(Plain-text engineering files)
========

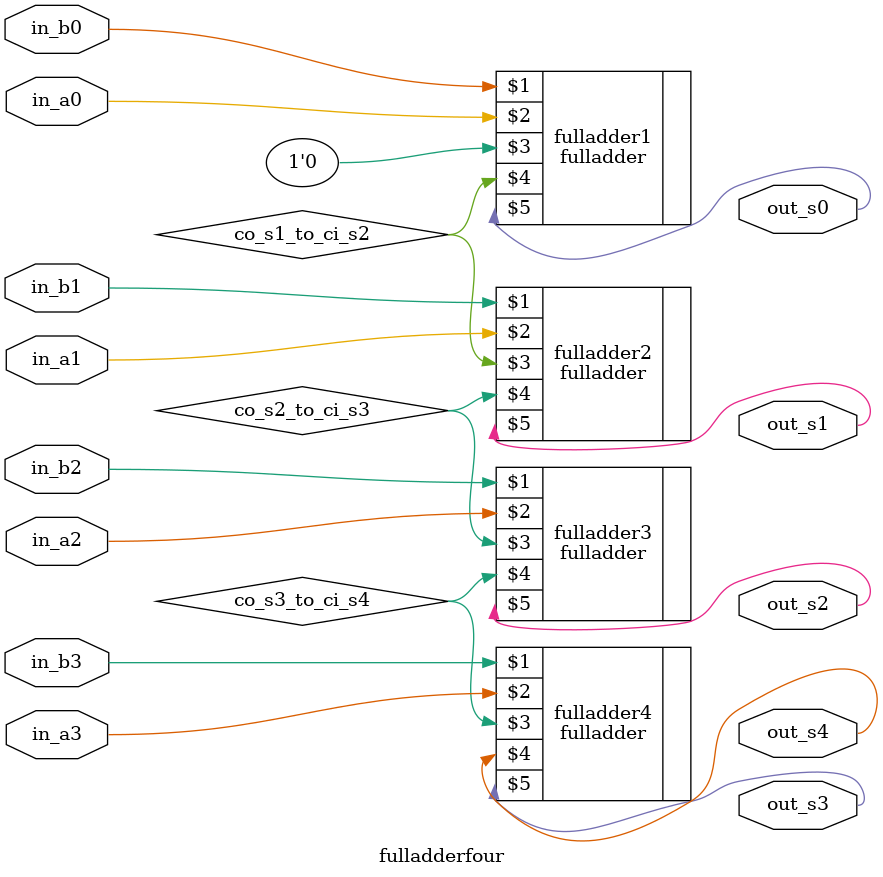
<source format=v>
module fulladderfour(
  // Inputs and output ports; 8 in, 5 out
  input in_a3,in_a2,in_a1,in_a0, //Primer numero binario 1111
		in_b3,in_b2,in_b1,in_b0, //Segundo numero binario 1111
		
  output out_s4,out_s3,out_s2,out_s1,out_s0//Salida del binario 11110
);


// Declaración de señales
// sumador1
//wire cin_s1_to_ground // Un cable del cin del sumador 1 a tierra // 
wire co_s1_to_ci_s2; // Un cable del co del sumador 1 al cin del sumador2 // 
// sumador2
wire co_s2_to_ci_s3; // Un cable del co del sumador 2 al cin del sumador3 // 
// sumador3
wire co_s3_to_ci_s4; // Un cable del co del sumador 3 al cin del sumador4 // 
// sumador4

// Declaración de submodules
// fulladder( b,a,ci.. co,s)
// sumador1
fulladder fulladder1(in_b0, in_a0, 1'b0, co_s1_to_ci_s2, out_s0); // s0
// sumador2
fulladder fulladder2(in_b1, in_a1, co_s1_to_ci_s2, co_s2_to_ci_s3, out_s1);  // s1
// sumador3
fulladder fulladder3(in_b2, in_a2, co_s2_to_ci_s3, co_s3_to_ci_s4, out_s2); // s2
// sumador4
fulladder fulladder4(in_b3, in_a3, co_s3_to_ci_s4, out_s4, out_s3); // s4 // s3 
																			

// Descripción del comportamiento
// assign out_co = co_s1_to_or | co_s2_to_or; // co_s1 or co_s2

endmodule

</source>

========

YOUR ASSIGNMENT:
Reproduce every line from the preceding data in which the word "wire" can be found.

RESPONSE BOX:
//wire cin_s1_to_ground // Un cable del cin del sumador 1 a tierra // 
wire co_s1_to_ci_s2; // Un cable del co del sumador 1 al cin del sumador2 // 
wire co_s2_to_ci_s3; // Un cable del co del sumador 2 al cin del sumador3 // 
wire co_s3_to_ci_s4; // Un cable del co del sumador 3 al cin del sumador4 // 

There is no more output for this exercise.